Mit einem fürchterlichen Finale auf einem freien Feld, auf dem sich die ca. hundertfünfzig Rinder, die wir eingesammelt hatten, die letzten dreihundert Meter zum Gate überhaupt nicht mehr bewegen ließen, weswegen wir immer wieder johlend und grölend in die Herde hereinreiten mussten, hatten wir es endlich geschafft. Allerdings waren wir nun nicht sicher, ob die fünf Rinder, die der Nachbar in seiner Herde gesehen hatte, mit dabei waren, da es zu spät war, dessen Weide zu durchsuchen. Statt dessen ritten wir die gesamte Zaunlinie ab, um nach dem Loch zu suchen, durch das hundertfünfzig Rinder geschlüpft sein konnten. Ganz am Ende fanden wir das Loch - was kein Loch war, sondern ein offenes Gate ...
Da wir näher an der Ranch als am Trailer waren brachten wir die Pferde nach New Haven und wollten mit dem Four Wheeler zurück zum Trailer fahren, um ihn zu holen, als Brandy mit einem Pickup auftauchte und uns eine Fahrt zu Nicks Pickup gab.

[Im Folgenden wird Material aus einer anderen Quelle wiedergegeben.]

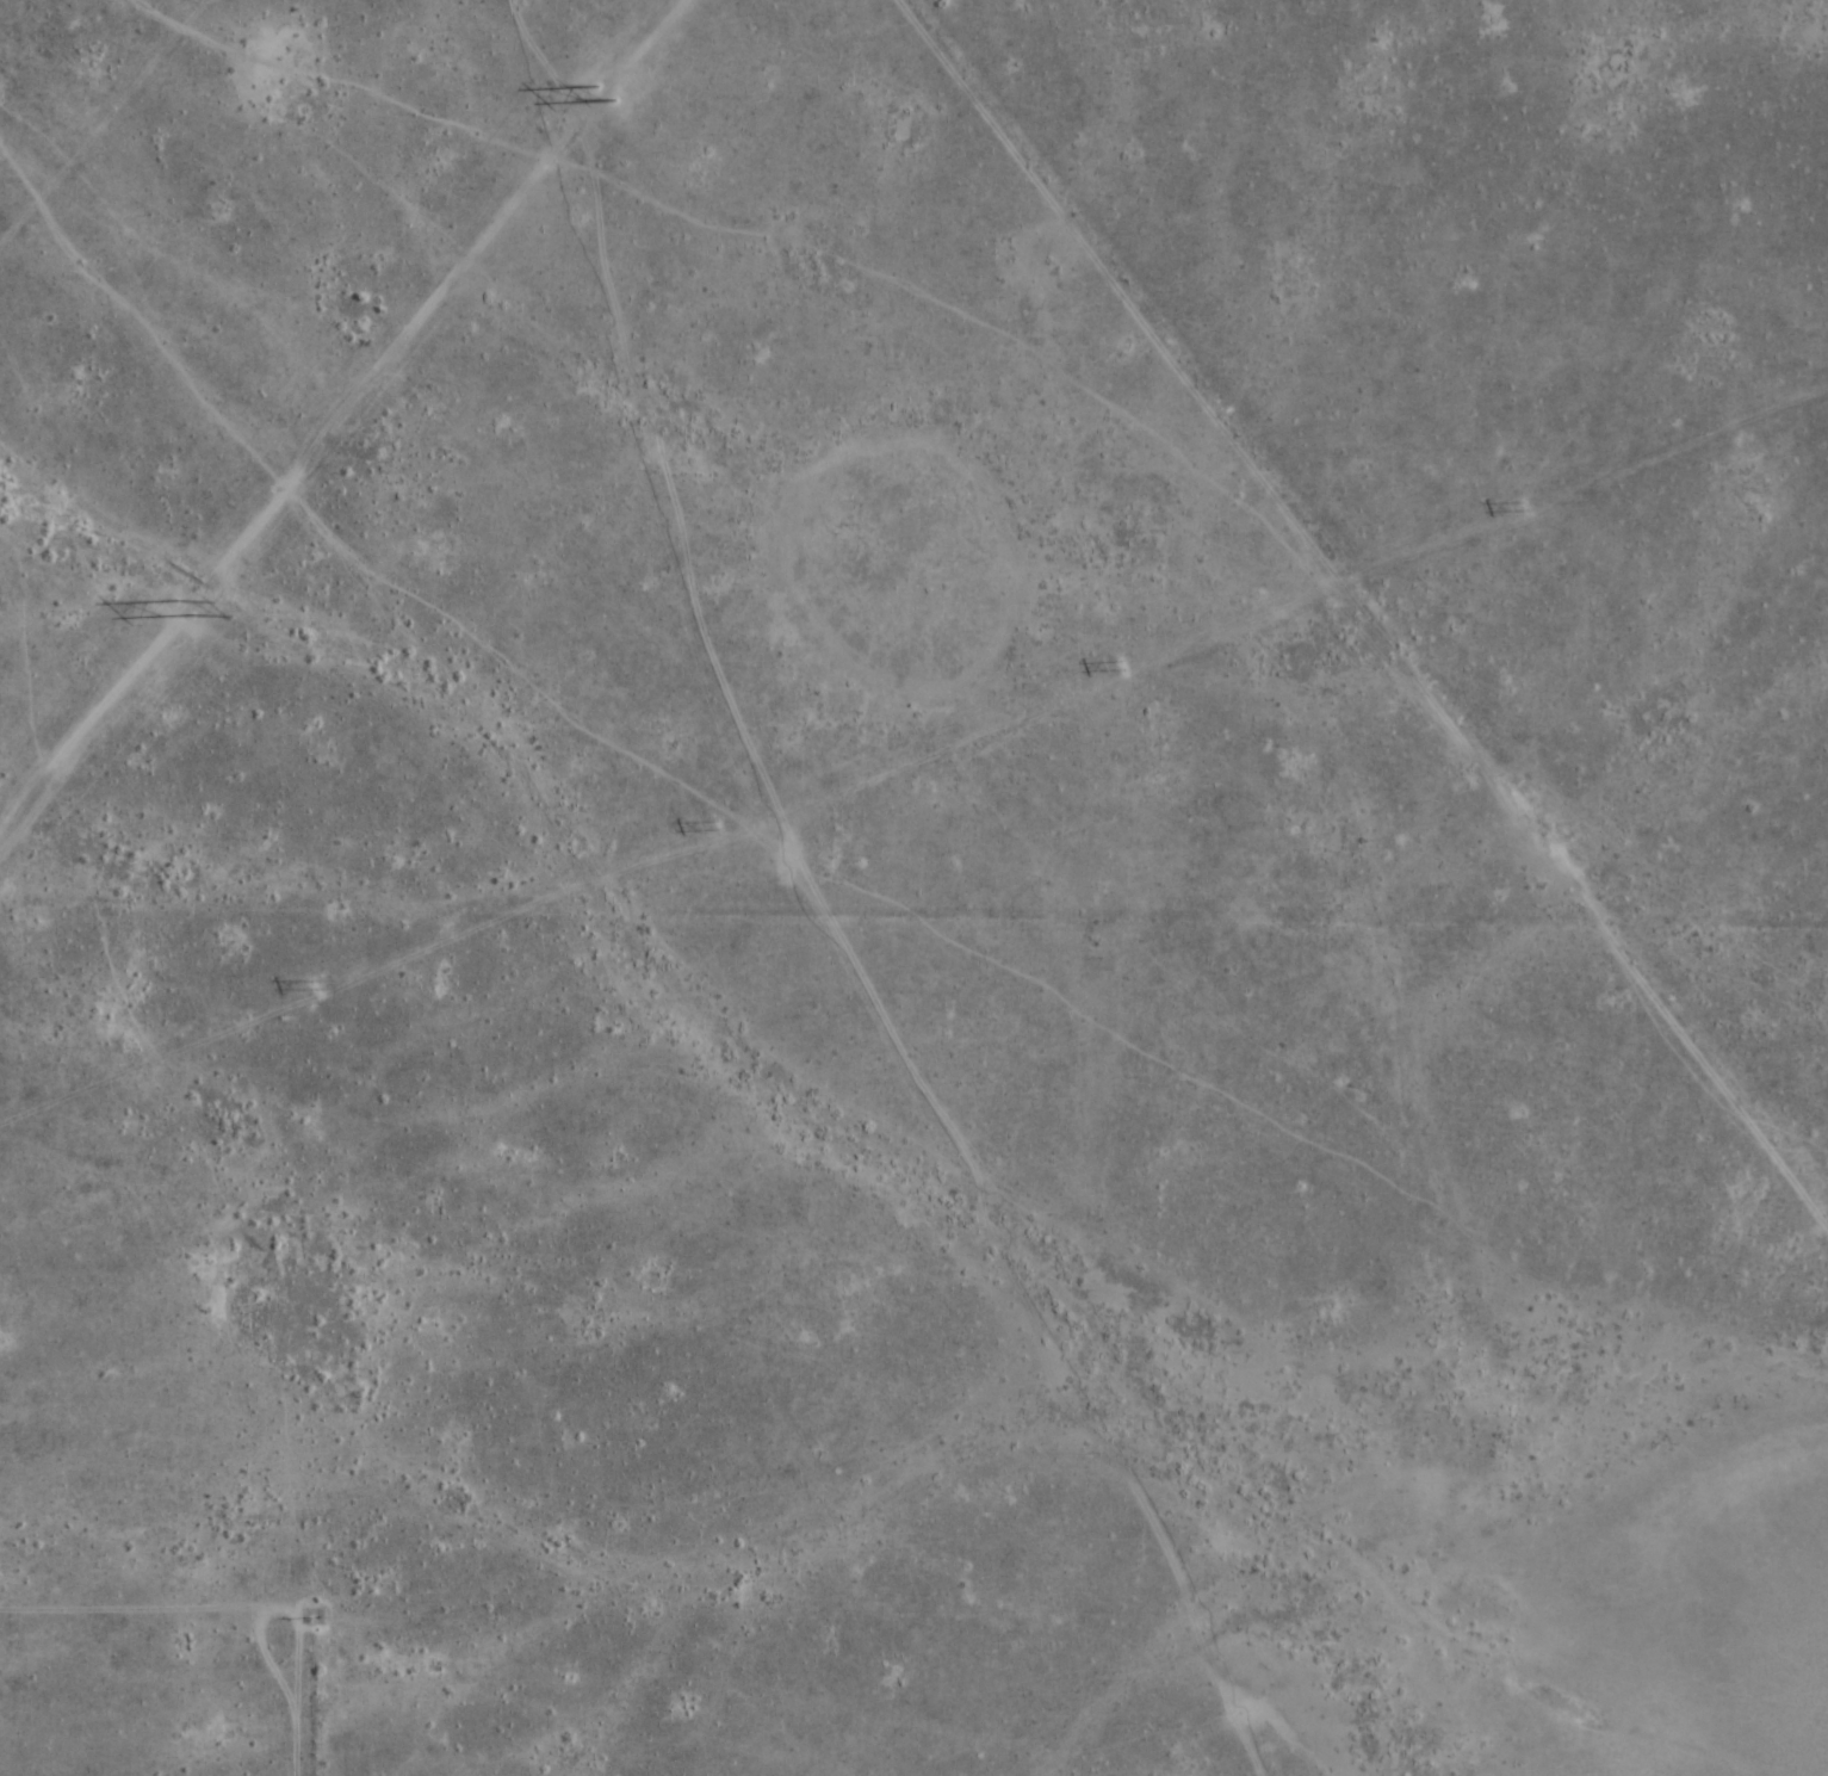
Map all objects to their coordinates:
power tower: (596, 90)
power tower: (1520, 508)
power tower: (177, 610)
power tower: (1116, 666)
power tower: (713, 825)
power tower: (308, 985)
road: (927, 1606)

Den brachten wir nach New Haven und gingen dann zu Joann, die uns Sandwiches mit Hühnerschnitzeln und Salat zum Abendessen gemacht hatte. Es war schon nach neun, darum brachen wir bald auf, Nick musste mich und Foxy ja noch zurück zur Lake Ranch bringen und war dann noch selbst eine Stunde bis zur Bush Ranch unterwegs.
Ferdi war nicht auf der Ranch, als ich zurückkam, dafür erzählte Tatanka mir, dass Chip angerufen hätte: er hätte am nächsten Morgen Rinder zu treiben.